- 学習用本文 -
▶

研究では、GPT-4を搭載したチャットボット、21人の指導医、18人の研修医に20の臨床ケースが与えられ、診断推論のテストを行った。その後、すべての回答がr-IDEAスコアを使用して評価された。その結果、チャットボットが各グループのなかで最高のr-IDEAスコアを獲得し、診断推論に関してかなり高性能であることが証明された。しかし、その一方で研究者たちはチャットボットが「単純に間違っている」場合もより多かったと指摘している。
主任研究員であるステファニー・カブラル博士は、「LLMを臨床実践にどのように最も効果的に活用できるかを考えるためには、さらなる研究が必要だが、現時点でも、見逃しを防ぐためのツールとしては有用である可能性がある」と説明した。要約すると、この結果は、チャットボットの正しい診断推論能力も示したものの、重大なミスの存在も示している。これは、AI駆動システムが(少なくとも現在の成熟度では)医師の診断能力を置き換えるのではなく、医師の推論を補完するためのツールとして最適であるという考えをさらに強化するものだ。

◀

- 演習課題 -
1 - 本文の研究で、すべての回答の評価に使われたスコアは何か。
2 - 本文の「研究では、GPT-4を搭載した」で始まる段落を、要点を残して箇条書きに書き直せ。
以下のエントリは本文の内容とは関係がない。

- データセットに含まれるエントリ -

▶

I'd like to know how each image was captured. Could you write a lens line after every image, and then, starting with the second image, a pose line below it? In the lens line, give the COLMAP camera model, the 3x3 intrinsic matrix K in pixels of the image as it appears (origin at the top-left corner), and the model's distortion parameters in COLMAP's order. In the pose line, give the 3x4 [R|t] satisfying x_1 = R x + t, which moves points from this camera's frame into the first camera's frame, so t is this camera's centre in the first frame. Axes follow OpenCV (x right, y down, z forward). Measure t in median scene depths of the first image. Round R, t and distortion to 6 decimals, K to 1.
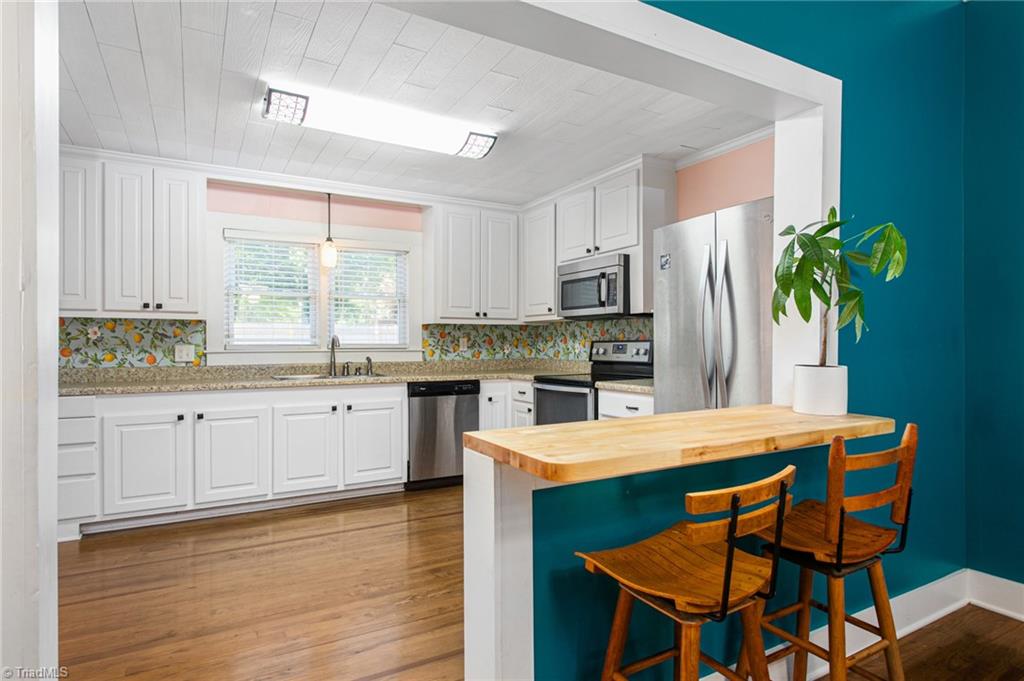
lens RADIAL K [[571.7, 0, 511.7], [0, 571.7, 345.3], [0, 0, 1]] dist [0.001067, -0.001199]
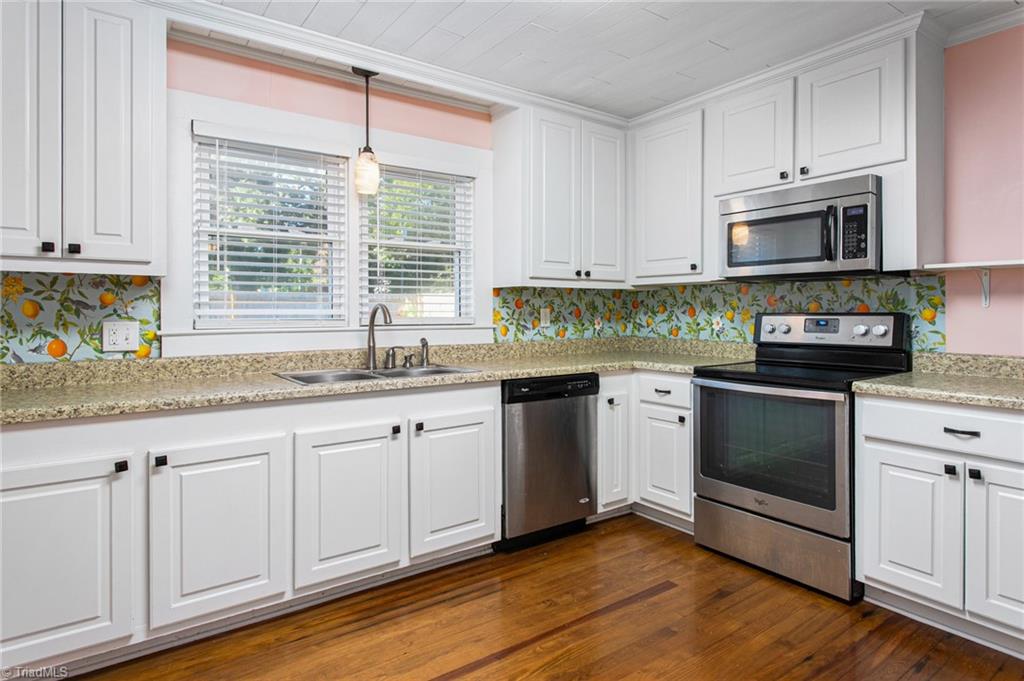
lens RADIAL K [[571.7, 0, 510.7], [0, 571.7, 312.1], [0, 0, 1]] dist [0.001067, -0.001199]
pose [[0.993907, 0.000076, 0.110225, -0.245823], [0.000116, 0.999998, -0.001732, -0.008358], [-0.110225, 0.001734, 0.993905, 0.386736]]
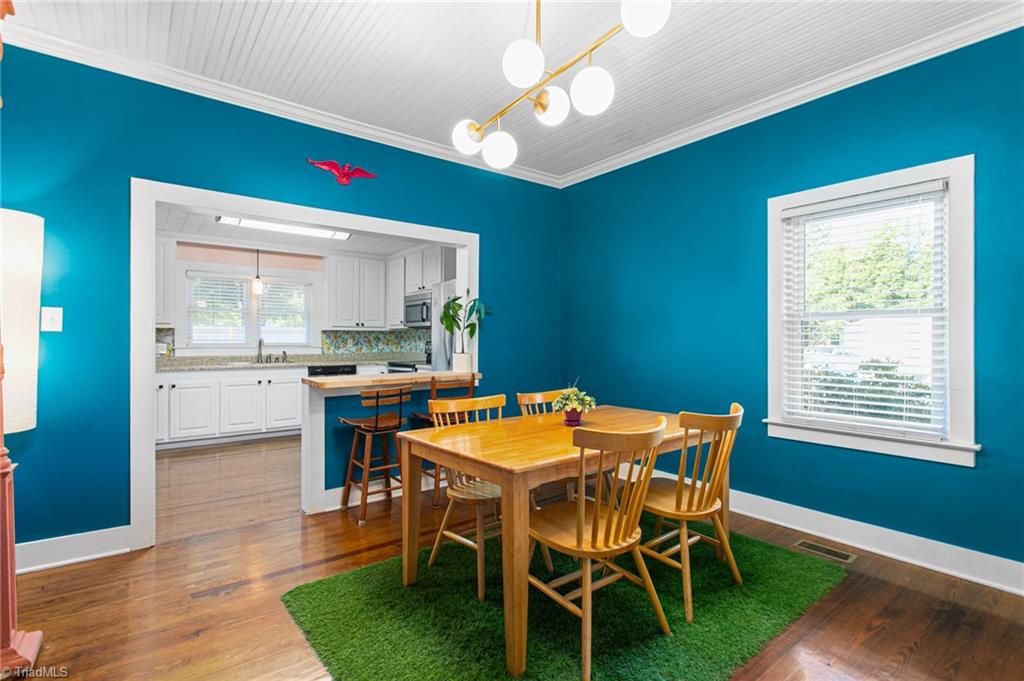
lens RADIAL K [[497.2, 0, 516.2], [0, 497.2, 340.4], [0, 0, 1]] dist [0.001022, 0.002363]
pose [[0.988589, 0.002101, 0.150621, 0.195015], [-0.001380, 0.999987, -0.004891, -0.003600], [-0.150630, 0.004627, 0.988579, -0.506023]]
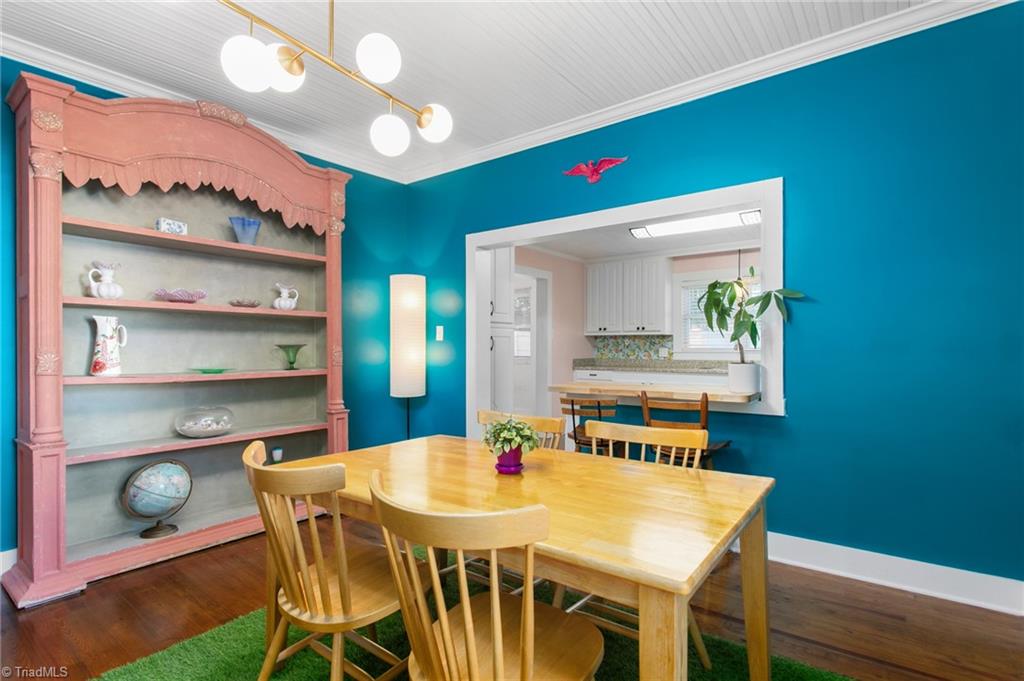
lens RADIAL K [[497.2, 0, 508.2], [0, 497.2, 337.6], [0, 0, 1]] dist [0.001022, 0.002363]
pose [[0.383753, -0.013906, -0.923331, 0.700440], [-0.004788, 0.999843, -0.017048, -0.004452], [0.923423, 0.010963, 0.383626, -0.077454]]
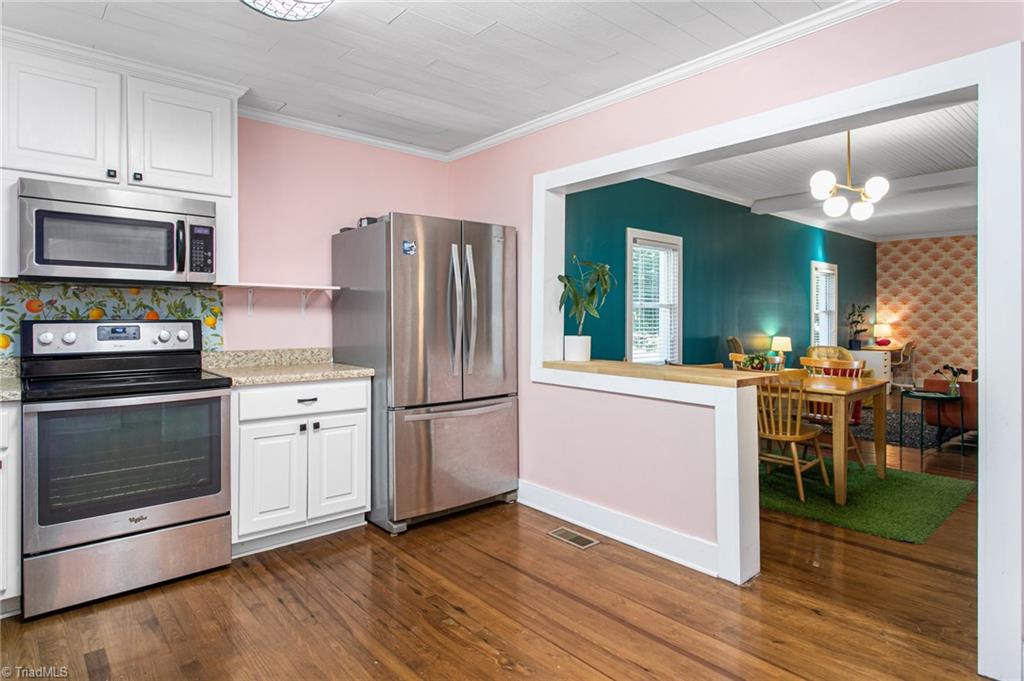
lens RADIAL K [[571.7, 0, 532.9], [0, 571.7, 316.7], [0, 0, 1]] dist [0.001067, -0.001199]
pose [[-0.232412, 0.005241, 0.972603, -0.562474], [0.001583, 0.999986, -0.005010, -0.008330], [-0.972616, 0.000375, -0.232417, 0.702475]]
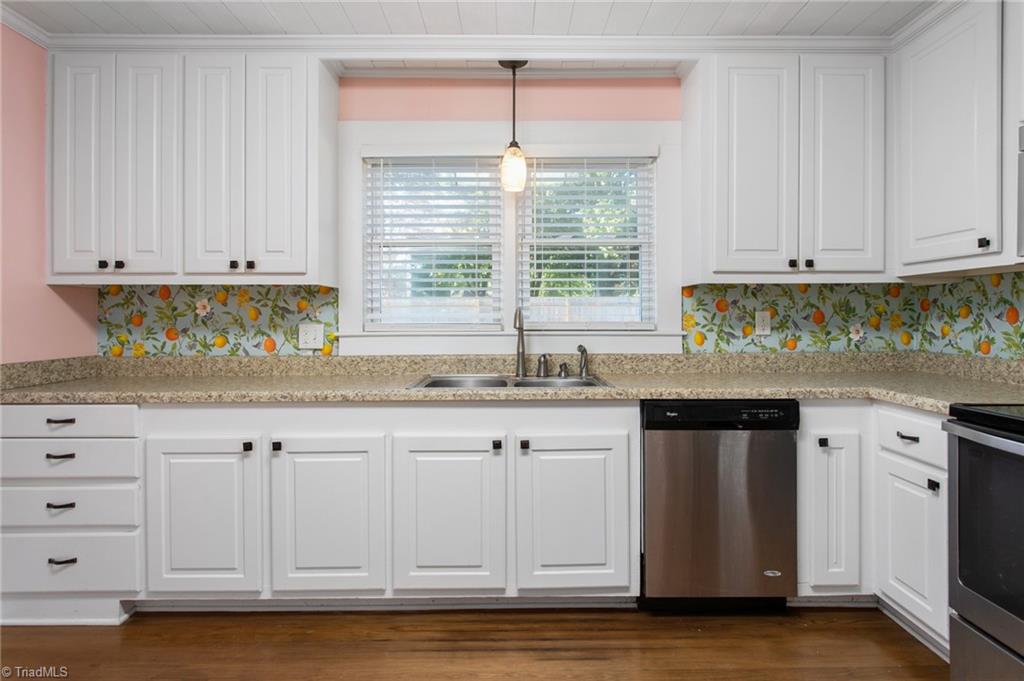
lens RADIAL K [[571.7, 0, 519.5], [0, 571.7, 315.3], [0, 0, 1]] dist [0.001067, -0.001199]
pose [[0.878390, -0.001595, -0.477942, -0.035336], [-0.000257, 0.999993, -0.003811, -0.008045], [0.477944, 0.003470, 0.878383, 0.513266]]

◀

- 解答 -
1 - r-IDEAスコア

2 -
- GPT-4搭載のチャットボット、指導医21人、研修医18人に20の臨床ケースを与え、診断推論をテストした。
- すべての回答をr-IDEAスコアで評価した。
- チャットボットが最高のr-IDEAスコアを獲得し、診断推論でかなり高い性能を示した。
- 一方で、チャットボットが「単純に間違っている」場合もより多かったと研究者たちは指摘している。